* WHAT IS BEING ASKED *
Look for the line containing "Skladem 20 ks" in the records below. Then output it and all the lines that follow, exactly and without any others.

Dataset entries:
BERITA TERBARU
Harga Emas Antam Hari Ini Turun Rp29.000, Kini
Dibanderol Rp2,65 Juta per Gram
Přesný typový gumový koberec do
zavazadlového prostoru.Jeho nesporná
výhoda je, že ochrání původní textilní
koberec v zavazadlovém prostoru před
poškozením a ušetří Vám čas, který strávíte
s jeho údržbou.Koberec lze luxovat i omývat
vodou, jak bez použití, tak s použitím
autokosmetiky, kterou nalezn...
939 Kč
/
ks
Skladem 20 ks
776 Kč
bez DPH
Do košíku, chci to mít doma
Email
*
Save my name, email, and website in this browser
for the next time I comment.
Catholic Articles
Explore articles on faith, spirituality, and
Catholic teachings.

* EXPECTED OUTPUT *
Skladem 20 ks
776 Kč
bez DPH
Do košíku, chci to mít doma
Email
*
Save my name, email, and website in this browser
for the next time I comment.
Catholic Articles
Explore articles on faith, spirituality, and
Catholic teachings.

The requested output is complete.